7. Historical and Research Context
QuranMB.v1 synthesizes decades of progress in Arabic ASR, pronunciation modeling, and digital orthography research:
- Early Methods: Previous systems relied on HMMs, explicit multi-variant phonetic dictionaries, and Bayesian decoding to accommodate pronunciation variability in Arabic speech recognition (Yekache et al., 2012).
- Machine Learning Advancements: The evolution to SVMs, ensemble methods, and tailored deep learning models (LSTM, CNN-GRU, EfficientNet-B0) provided incremental improvements in Tajweed rule recognition and segmental error detection (Alagrami et al., 2020, Harere et al., 2023, Harere et al., 2023, Shaiakhmetov et al., 30 Mar 2025).
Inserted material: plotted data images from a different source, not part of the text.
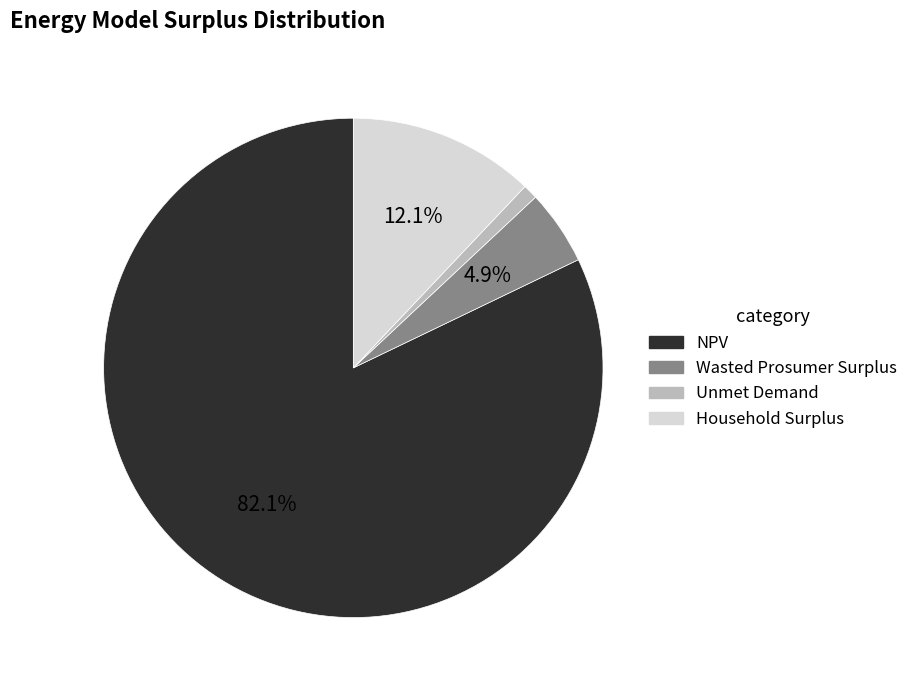

Rank the categories by value from lowest to highest.

Unmet Demand, Wasted Prosumer Surplus, Household Surplus, NPV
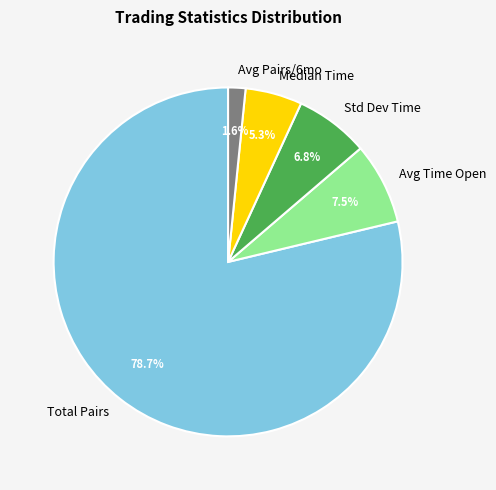

Which slice is the smallest?

Avg Pairs/6mo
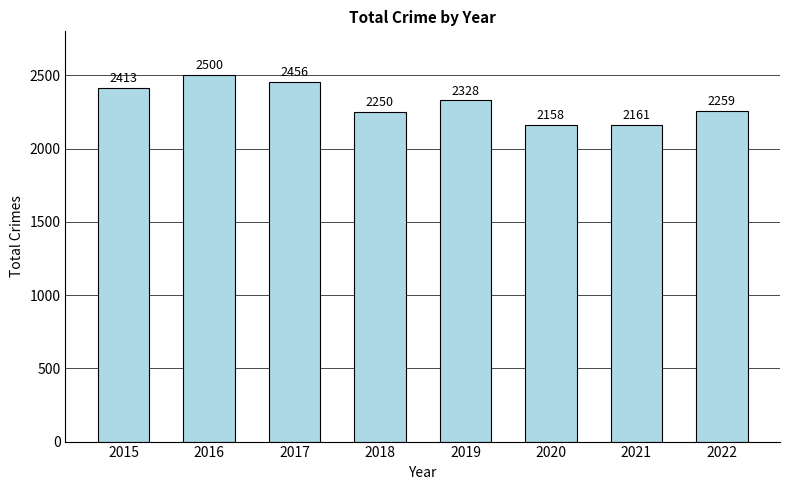

What is the change in value from 2017 to 2018?

-206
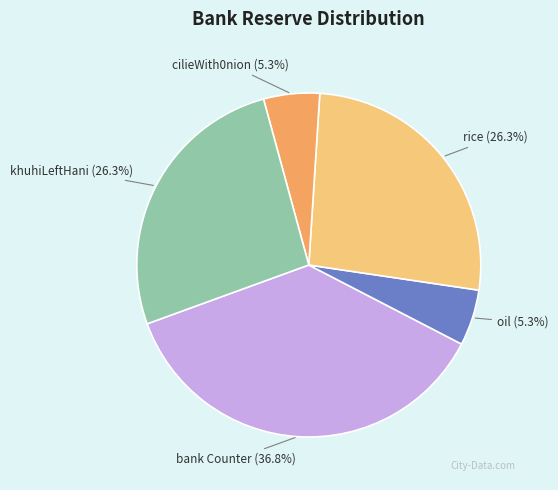

Is khuhiLeftHani the majority of the pie?

No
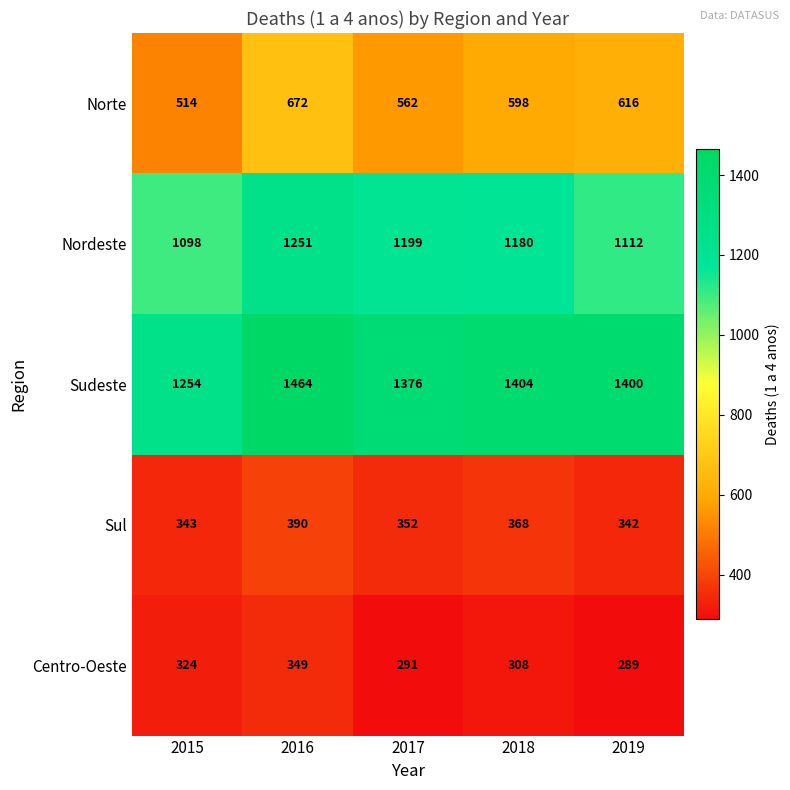

What is the minimum value shown in the chart?

289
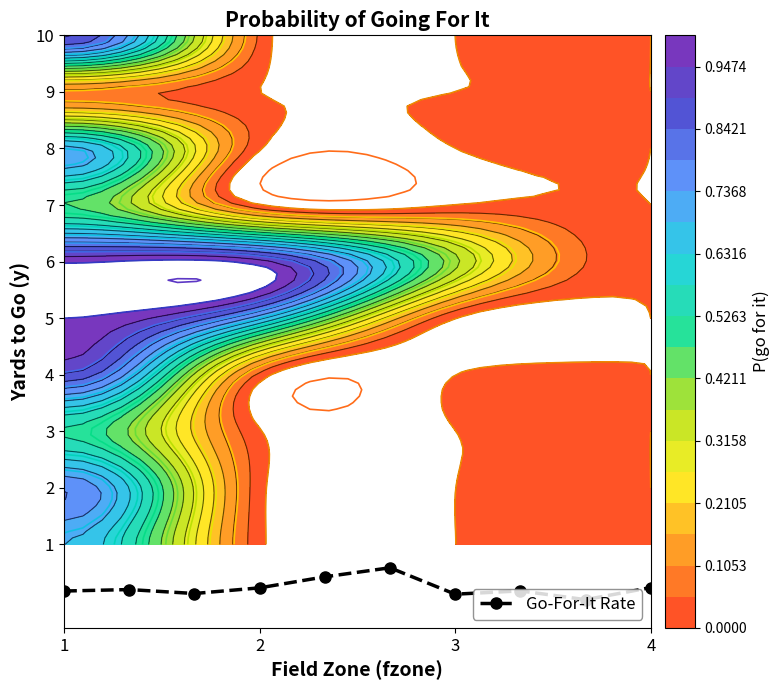

True or false: Go-For-It Rate has more than 0 points higher than both neighbors.

True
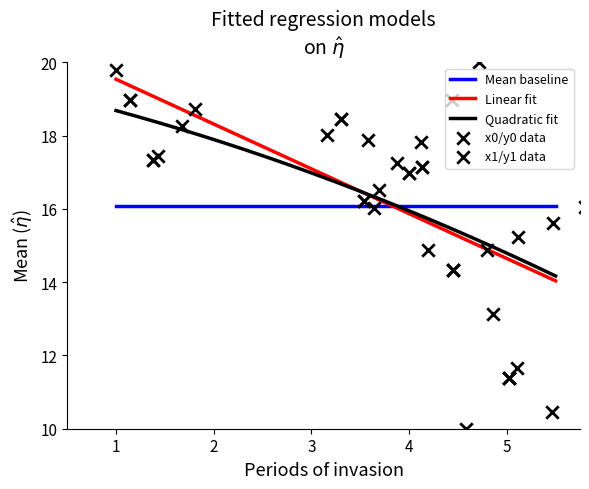

What is the highest value of the Linear fit series?

19.5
- Scriptural Encoding and Digital Philology: CQO and the associated computational tools for Tajweed layer manipulation represent a bridge between historical orthographic practices and high-precision computational analysis (MartÃnez, 16 May 2025).
- Benchmark Standardization: QuranMB.v1 is the first large-scale, rigorously annotated, and publicly available framework supporting phoneme-level and attribute-level mispronunciation evaluation in Quranic Arabic, setting new standards for research in computational pronunciation assessment (Kheir et al., 9 Jun 2025, Abdelfattah et al., 27 Aug 2025).
This benchmark represents a pivotal advance, operationalizing both the academic rigor and practical frameworks required for future research and technology in Quranic speech processing.